• _USING THE INFORMATION_:
a) Revise the stretch of the article on Sook-Yin Lee from "For Sook-Yin Lee, life" through "broadcasting, and music.", replacing "multidisciplinary" with "versatile".
b) Answer these questions using the article on Sook-Yin Lee:
(i) What is the name of Lee's new solo album?
(ii) Who is credited for the photo?
(iii) On which channel did Lee work as a VJ?
TEXT FOR ANALYSIS Start Marker
Sook-Yin Lee Gives Marianne Faithfull's "Broken English" a New Pulse

The filmmaker and musician reimagines the revolutionary anthem while teasing new solo album, 72RHR.

By Yasmine Shemesh

Photo by Dylan Gamble

For Sook-Yin Lee, life and art are one conversation. It’s an ethos that’s guided the self-taught multidisciplinary artist from Vancouver’s art-punk underground to her years as a MuchMusic VJ and onward through acclaimed work in film, broadcasting, and music.

“To live life artfully, and make art from the substance of your life, is a dialogue, a continuum, an expression of your experience,” Lee tells RANGE. “It’s sharing and collaboration, listening, and playing. It’s about exploring this intense cultural moment and asking questions. It’s about problem-solving and passing the conch for someone to speak and be heard. For me, each discipline informs the other and there are shared qualities.”
TEXT FOR ANALYSIS End Marker
SOURCE DATA Start Marker
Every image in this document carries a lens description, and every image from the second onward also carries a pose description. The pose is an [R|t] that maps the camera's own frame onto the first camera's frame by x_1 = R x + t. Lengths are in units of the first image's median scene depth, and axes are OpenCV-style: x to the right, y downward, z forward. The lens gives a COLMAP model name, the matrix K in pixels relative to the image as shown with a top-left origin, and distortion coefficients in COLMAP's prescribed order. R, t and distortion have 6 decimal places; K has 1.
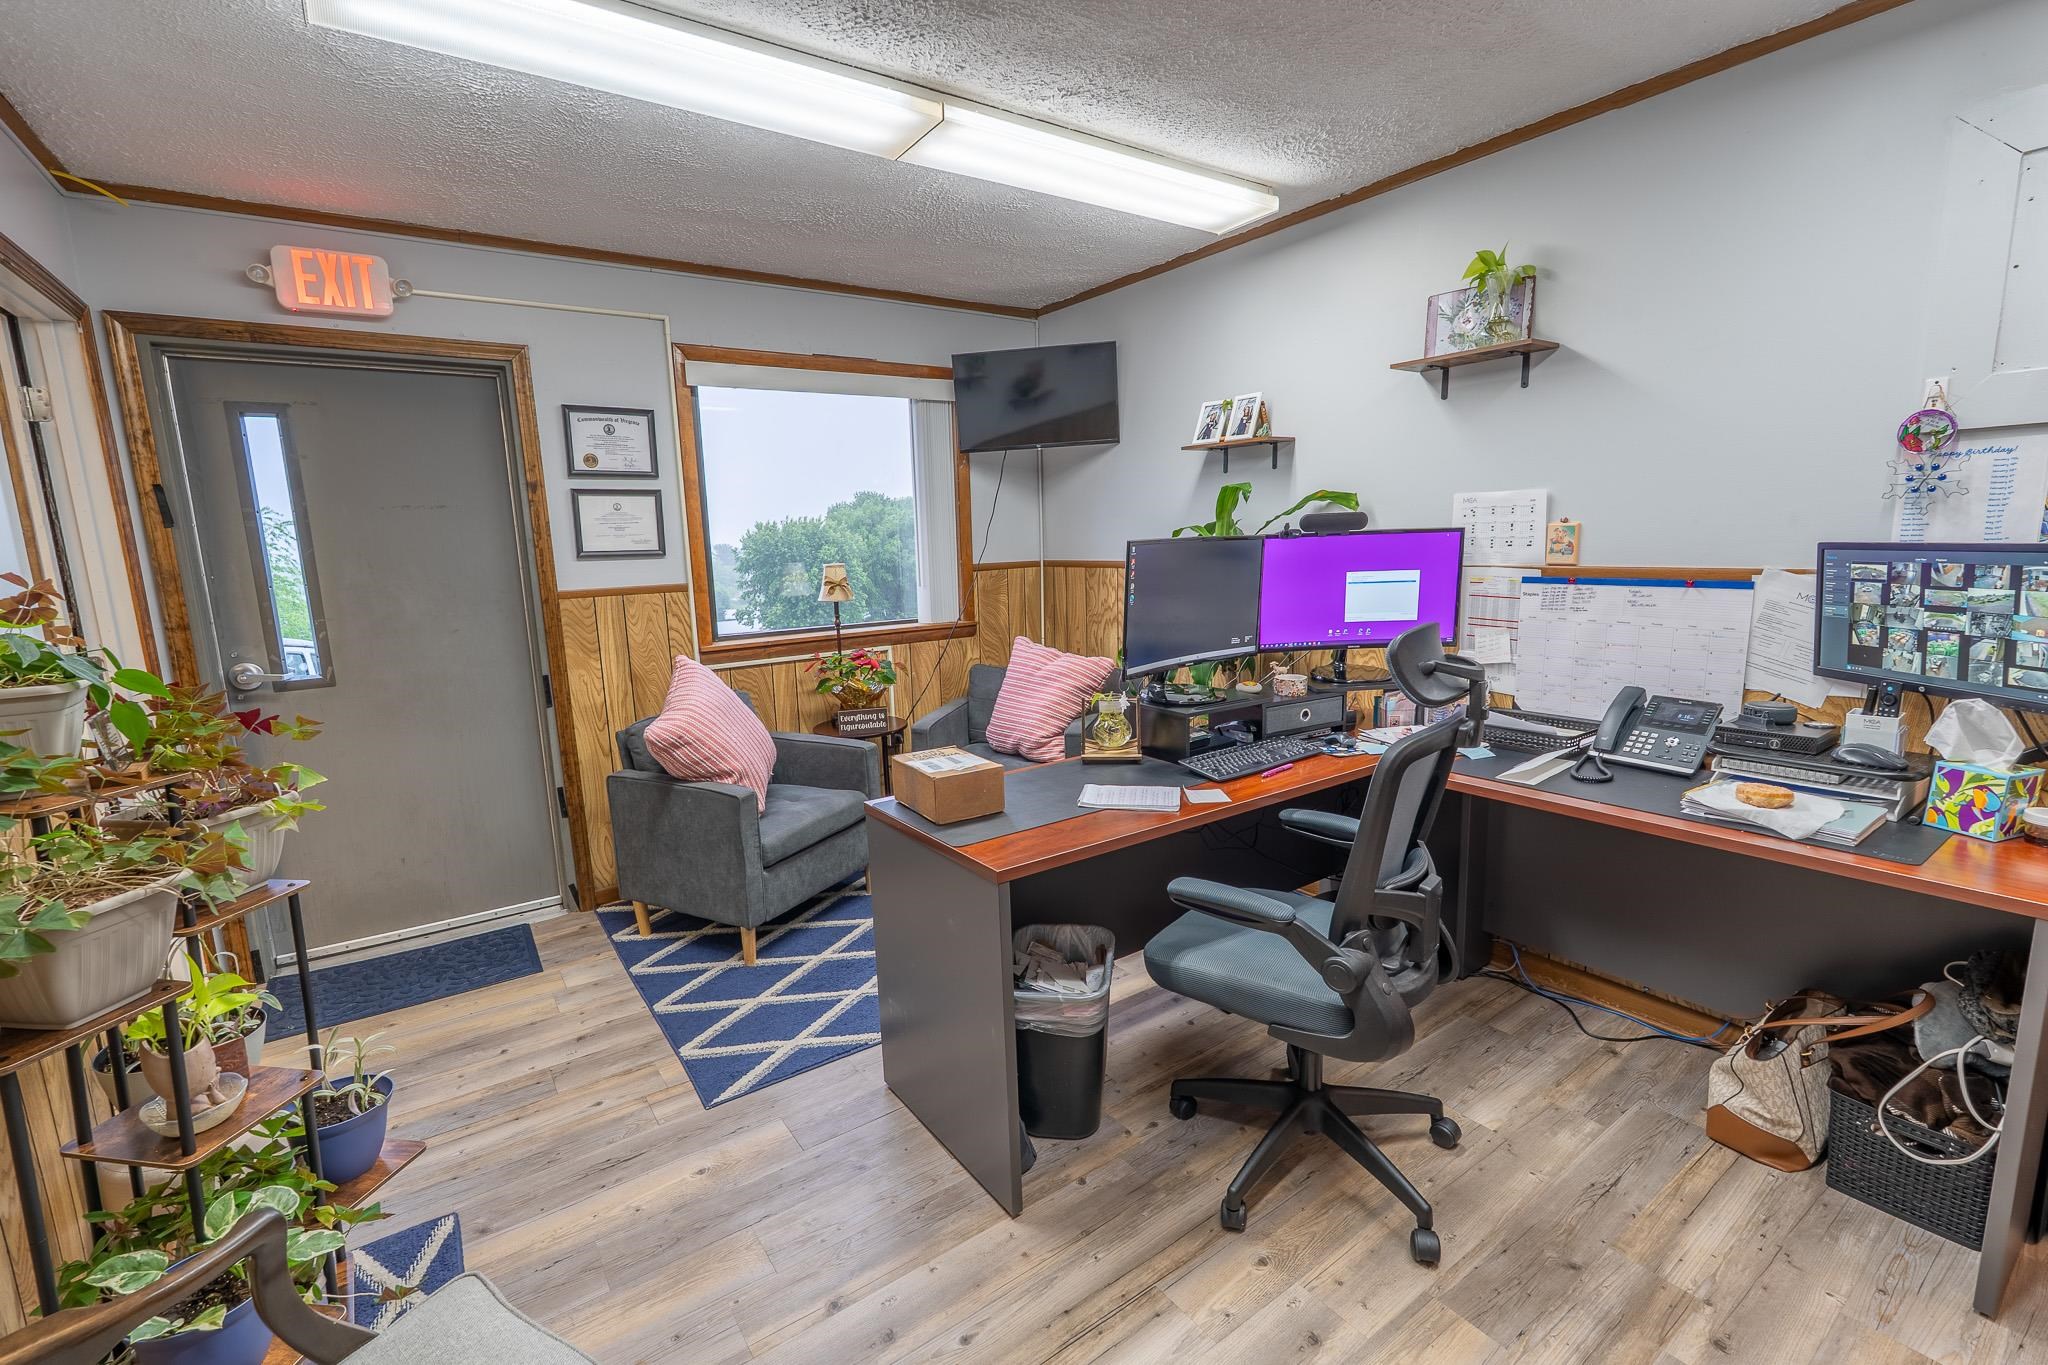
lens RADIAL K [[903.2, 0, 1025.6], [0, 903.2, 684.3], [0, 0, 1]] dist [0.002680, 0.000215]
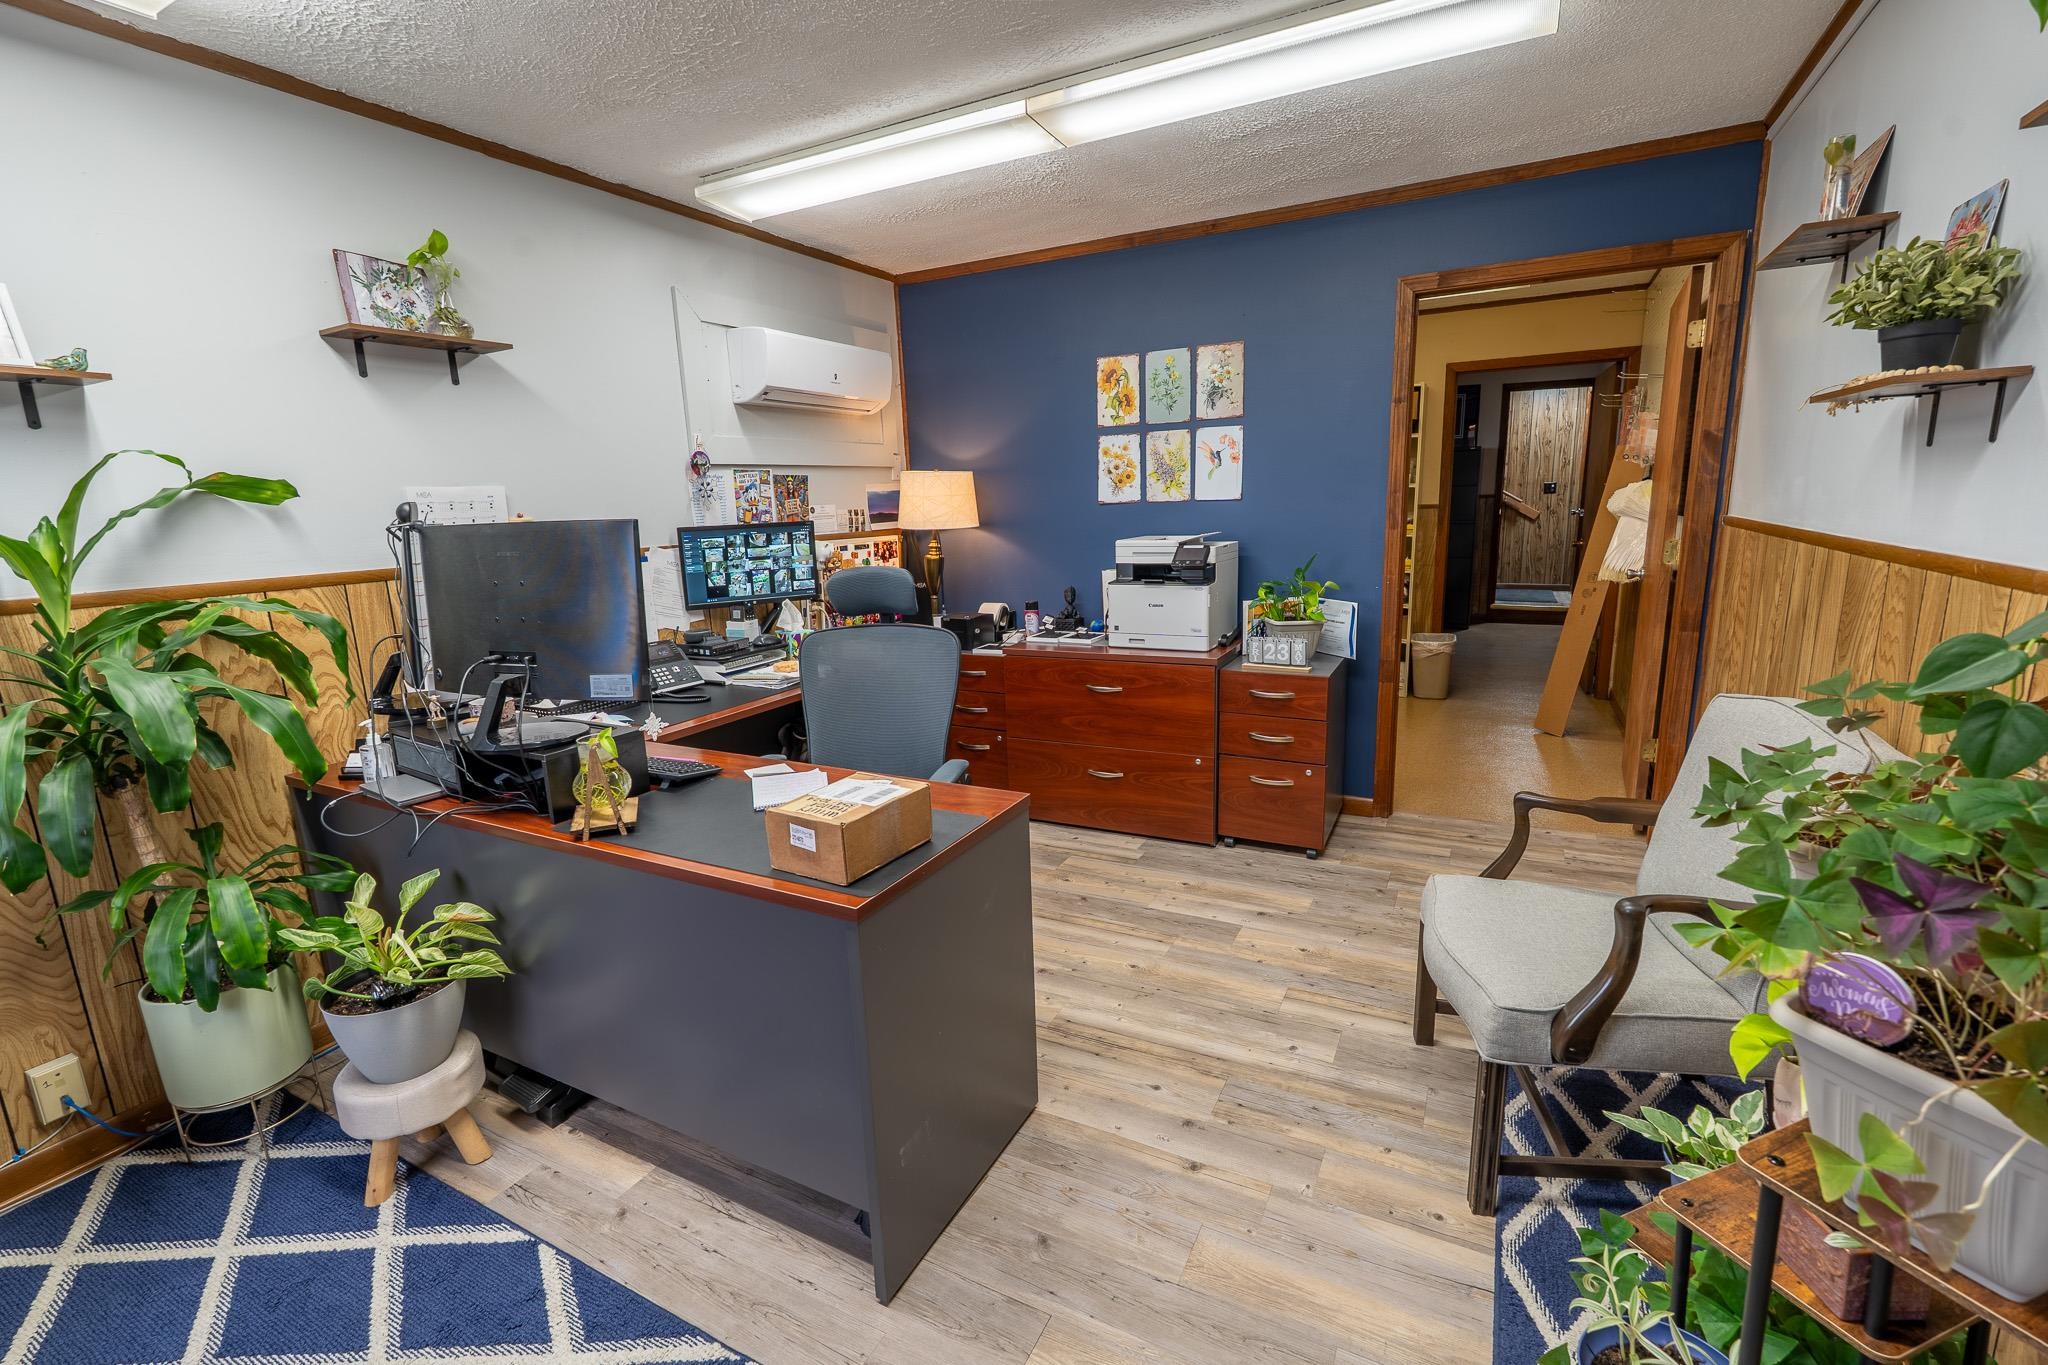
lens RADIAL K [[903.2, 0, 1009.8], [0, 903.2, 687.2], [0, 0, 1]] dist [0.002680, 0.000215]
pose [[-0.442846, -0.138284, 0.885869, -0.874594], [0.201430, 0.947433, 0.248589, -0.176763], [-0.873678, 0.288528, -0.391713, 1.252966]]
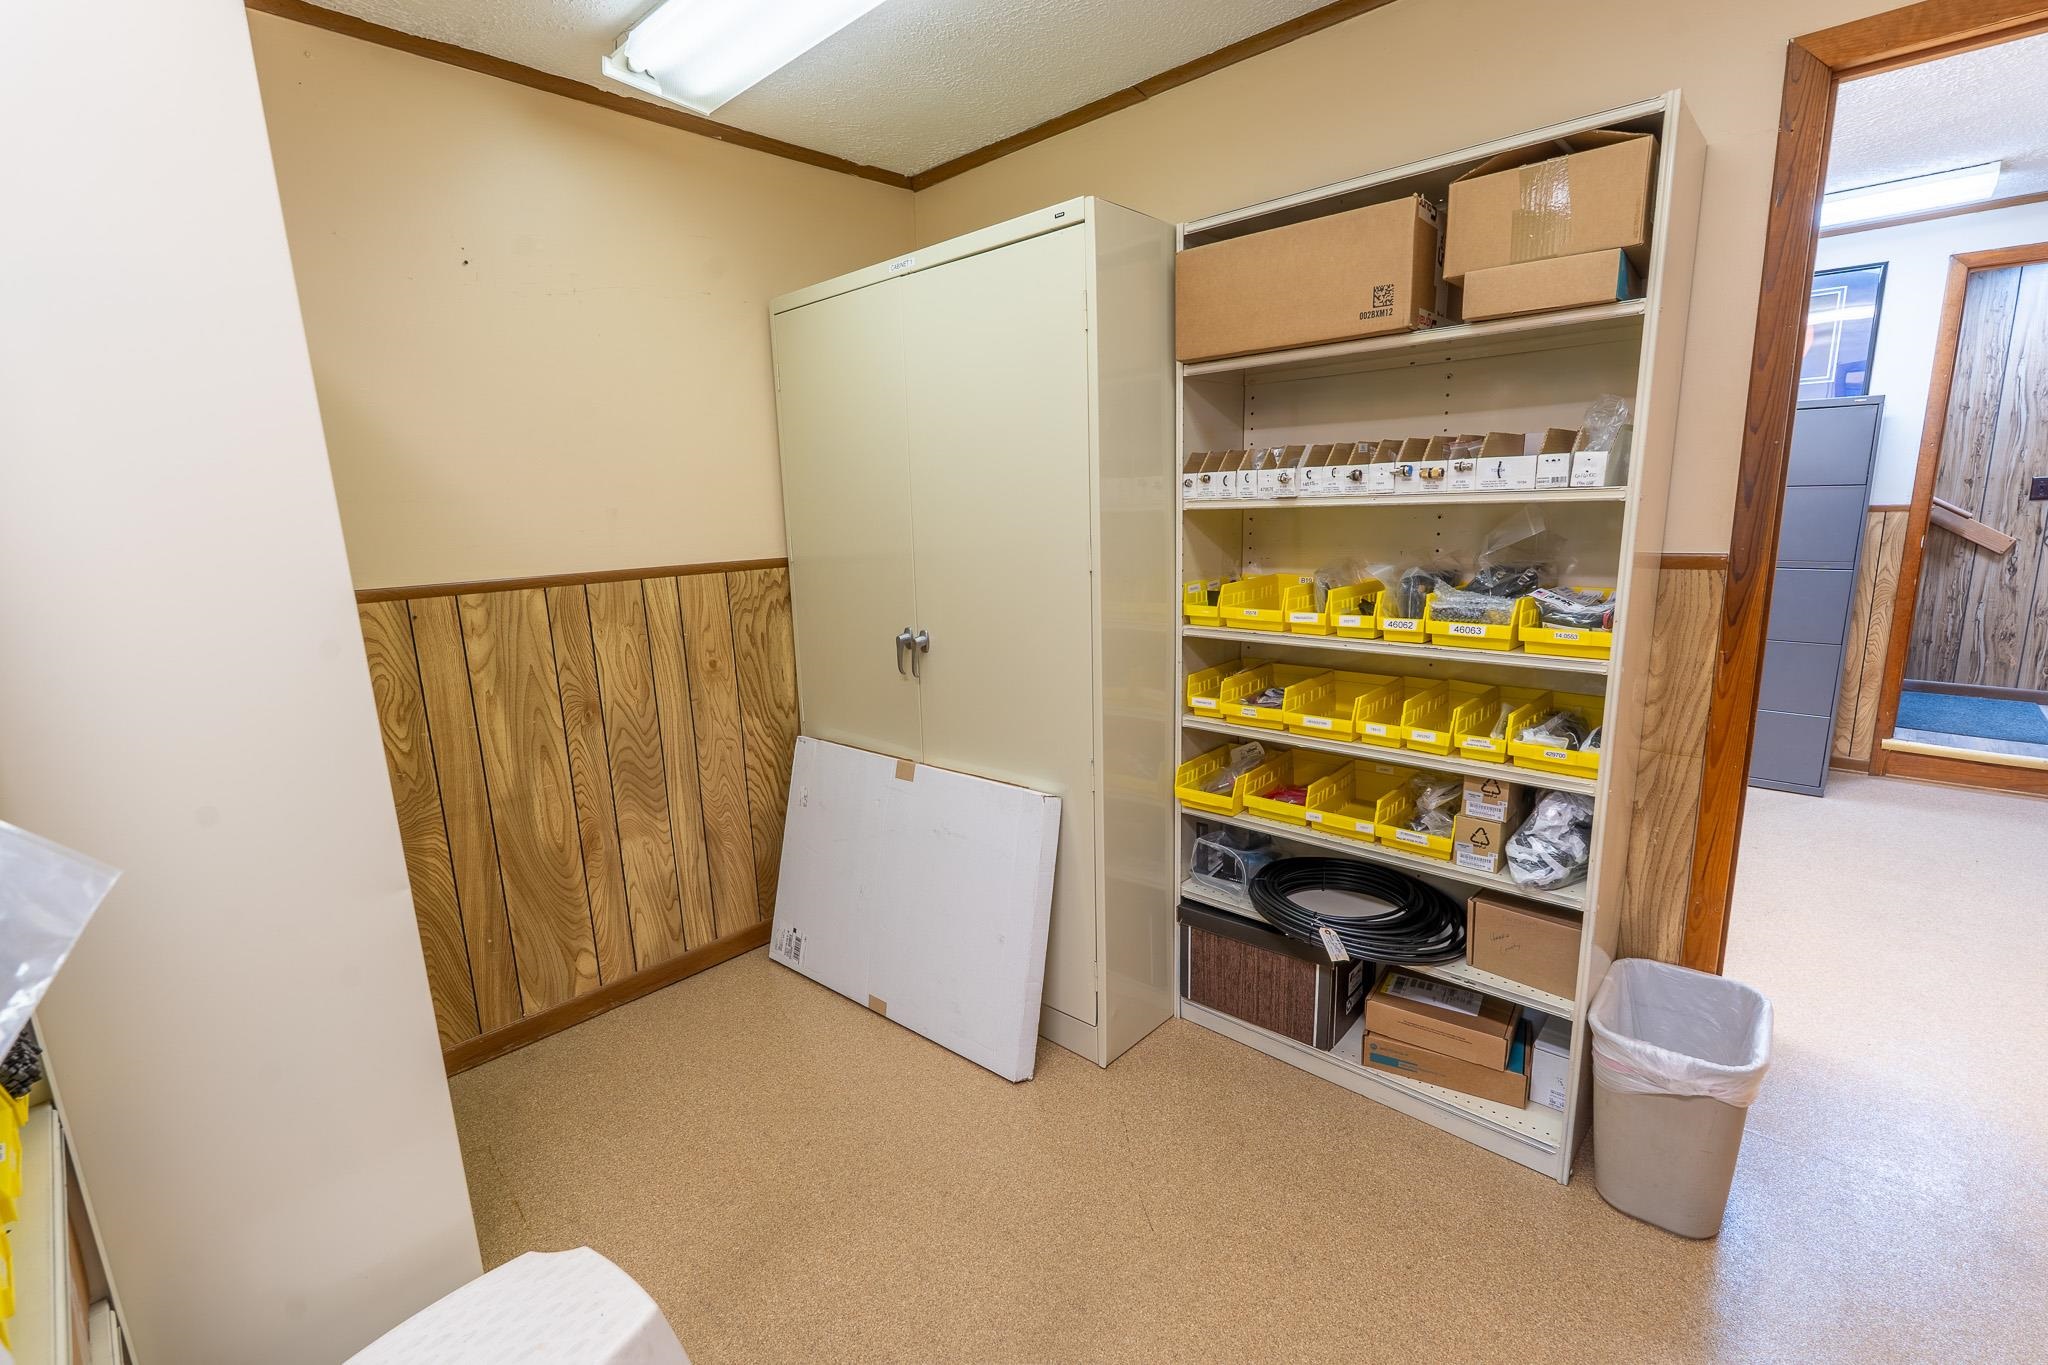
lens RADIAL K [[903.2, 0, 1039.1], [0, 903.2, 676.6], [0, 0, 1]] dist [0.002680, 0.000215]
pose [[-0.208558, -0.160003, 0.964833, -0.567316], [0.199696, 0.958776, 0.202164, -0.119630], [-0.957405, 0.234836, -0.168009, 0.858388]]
SOURCE DATA End Marker
SOURCE DATA Start Marker
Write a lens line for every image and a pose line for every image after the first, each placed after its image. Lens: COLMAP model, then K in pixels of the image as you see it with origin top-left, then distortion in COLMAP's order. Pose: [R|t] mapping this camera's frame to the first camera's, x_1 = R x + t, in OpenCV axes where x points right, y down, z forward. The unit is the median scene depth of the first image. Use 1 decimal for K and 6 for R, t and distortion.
SOURCE DATA End Marker
• _OUTPUTS IN ORDER_:
a)
For Sook-Yin Lee, life and art are one conversation. It’s an ethos that’s guided the self-taught versatile artist from Vancouver’s art-punk underground to her years as a MuchMusic VJ and onward through acclaimed work in film, broadcasting, and music.

b)
(i) 72RHR
(ii) Dylan Gamble
(iii) MuchMusic